### TRY IT
Each entry below must appear in the answer exactly as written.

[Structured pose outputs]
********************
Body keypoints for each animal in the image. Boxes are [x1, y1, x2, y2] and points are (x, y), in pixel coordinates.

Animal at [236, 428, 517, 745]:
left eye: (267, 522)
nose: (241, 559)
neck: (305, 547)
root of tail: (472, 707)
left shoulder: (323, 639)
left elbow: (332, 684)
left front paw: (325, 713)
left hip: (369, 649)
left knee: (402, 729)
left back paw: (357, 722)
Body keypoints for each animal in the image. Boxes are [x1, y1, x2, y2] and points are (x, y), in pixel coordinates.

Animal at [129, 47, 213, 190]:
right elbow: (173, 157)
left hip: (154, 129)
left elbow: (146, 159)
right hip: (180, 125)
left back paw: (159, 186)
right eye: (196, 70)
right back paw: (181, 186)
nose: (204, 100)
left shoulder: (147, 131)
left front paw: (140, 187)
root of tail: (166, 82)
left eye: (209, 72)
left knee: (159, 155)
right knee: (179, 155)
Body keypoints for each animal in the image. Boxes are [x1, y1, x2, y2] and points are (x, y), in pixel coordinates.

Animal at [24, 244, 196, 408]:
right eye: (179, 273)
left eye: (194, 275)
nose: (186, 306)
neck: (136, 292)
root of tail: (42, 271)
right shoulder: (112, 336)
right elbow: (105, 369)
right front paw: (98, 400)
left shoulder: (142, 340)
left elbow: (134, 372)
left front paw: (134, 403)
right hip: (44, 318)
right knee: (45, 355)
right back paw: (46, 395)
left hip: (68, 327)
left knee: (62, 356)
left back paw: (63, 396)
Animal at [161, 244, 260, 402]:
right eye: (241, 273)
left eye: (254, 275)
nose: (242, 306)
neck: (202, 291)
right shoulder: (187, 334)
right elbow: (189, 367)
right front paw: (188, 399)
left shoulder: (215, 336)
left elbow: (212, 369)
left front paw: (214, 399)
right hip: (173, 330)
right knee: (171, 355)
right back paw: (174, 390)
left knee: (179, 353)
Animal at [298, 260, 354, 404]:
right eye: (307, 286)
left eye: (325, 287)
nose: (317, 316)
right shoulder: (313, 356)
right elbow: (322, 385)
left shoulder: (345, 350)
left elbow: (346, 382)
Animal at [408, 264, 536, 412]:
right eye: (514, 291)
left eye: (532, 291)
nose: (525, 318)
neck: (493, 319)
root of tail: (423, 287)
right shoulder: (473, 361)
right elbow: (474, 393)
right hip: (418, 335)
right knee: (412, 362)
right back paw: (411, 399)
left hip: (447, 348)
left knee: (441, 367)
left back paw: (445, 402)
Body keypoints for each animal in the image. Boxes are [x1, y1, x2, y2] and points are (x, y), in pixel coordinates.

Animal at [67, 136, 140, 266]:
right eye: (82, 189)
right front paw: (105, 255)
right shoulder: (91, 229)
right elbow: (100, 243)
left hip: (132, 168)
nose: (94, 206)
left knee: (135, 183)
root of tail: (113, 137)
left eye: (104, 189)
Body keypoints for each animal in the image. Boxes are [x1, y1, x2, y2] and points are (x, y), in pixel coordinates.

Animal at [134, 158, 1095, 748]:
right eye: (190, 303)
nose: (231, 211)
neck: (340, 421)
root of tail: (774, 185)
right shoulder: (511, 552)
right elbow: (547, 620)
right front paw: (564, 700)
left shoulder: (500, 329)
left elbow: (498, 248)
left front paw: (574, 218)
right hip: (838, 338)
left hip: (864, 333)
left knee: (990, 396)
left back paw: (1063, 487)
********************
### ANSWER TO THIS PROBLEM
Body keypoints for each animal in the image. Boxes are [x1, y1, x2, y2] and points are (x, y), in pixel coordinates.

Animal at [236, 428, 517, 745]:
left eye: (267, 522)
nose: (241, 559)
neck: (305, 547)
root of tail: (472, 707)
left shoulder: (323, 639)
left elbow: (332, 684)
left front paw: (325, 713)
left hip: (369, 649)
left knee: (402, 729)
left back paw: (357, 722)
Body keypoints for each animal in the image. Boxes are [x1, y1, x2, y2] and points are (x, y), in pixel coordinates.

Animal at [129, 47, 213, 190]:
right elbow: (173, 157)
left hip: (154, 129)
left elbow: (146, 159)
right hip: (180, 125)
left back paw: (159, 186)
right eye: (196, 70)
right back paw: (181, 186)
nose: (204, 100)
left shoulder: (147, 131)
left front paw: (140, 187)
root of tail: (166, 82)
left eye: (209, 72)
left knee: (159, 155)
right knee: (179, 155)
Body keypoints for each animal in the image. Boxes are [x1, y1, x2, y2] and points are (x, y), in pixel coordinates.

Animal at [24, 244, 196, 408]:
right eye: (179, 273)
left eye: (194, 275)
nose: (186, 306)
neck: (136, 292)
root of tail: (42, 271)
right shoulder: (112, 336)
right elbow: (105, 369)
right front paw: (98, 400)
left shoulder: (142, 340)
left elbow: (134, 372)
left front paw: (134, 403)
right hip: (44, 318)
right knee: (45, 355)
right back paw: (46, 395)
left hip: (68, 327)
left knee: (62, 356)
left back paw: (63, 396)
Animal at [161, 244, 260, 402]:
right eye: (241, 273)
left eye: (254, 275)
nose: (242, 306)
neck: (202, 291)
right shoulder: (187, 334)
right elbow: (189, 367)
right front paw: (188, 399)
left shoulder: (215, 336)
left elbow: (212, 369)
left front paw: (214, 399)
right hip: (173, 330)
right knee: (171, 355)
right back paw: (174, 390)
left knee: (179, 353)
Animal at [298, 260, 354, 404]:
right eye: (307, 286)
left eye: (325, 287)
nose: (317, 316)
right shoulder: (313, 356)
right elbow: (322, 385)
left shoulder: (345, 350)
left elbow: (346, 382)
Animal at [408, 264, 536, 412]:
right eye: (514, 291)
left eye: (532, 291)
nose: (525, 318)
neck: (493, 319)
root of tail: (423, 287)
right shoulder: (473, 361)
right elbow: (474, 393)
right hip: (418, 335)
right knee: (412, 362)
right back paw: (411, 399)
left hip: (447, 348)
left knee: (441, 367)
left back paw: (445, 402)
Body keypoints for each animal in the image. Boxes are [x1, y1, x2, y2] and points are (x, y), in pixel coordinates.

Animal at [67, 136, 140, 266]:
right eye: (82, 189)
right front paw: (105, 255)
right shoulder: (91, 229)
right elbow: (100, 243)
left hip: (132, 168)
nose: (94, 206)
left knee: (135, 183)
root of tail: (113, 137)
left eye: (104, 189)
Body keypoints for each animal in the image. Boxes are [x1, y1, x2, y2] and points are (x, y), in pixel coordinates.

Animal at [134, 158, 1095, 748]:
right eye: (190, 303)
nose: (231, 211)
neck: (340, 421)
root of tail: (774, 185)
right shoulder: (511, 552)
right elbow: (547, 620)
right front paw: (564, 700)
left shoulder: (500, 329)
left elbow: (498, 248)
left front paw: (574, 218)
right hip: (838, 338)
left hip: (864, 333)
left knee: (990, 396)
left back paw: (1063, 487)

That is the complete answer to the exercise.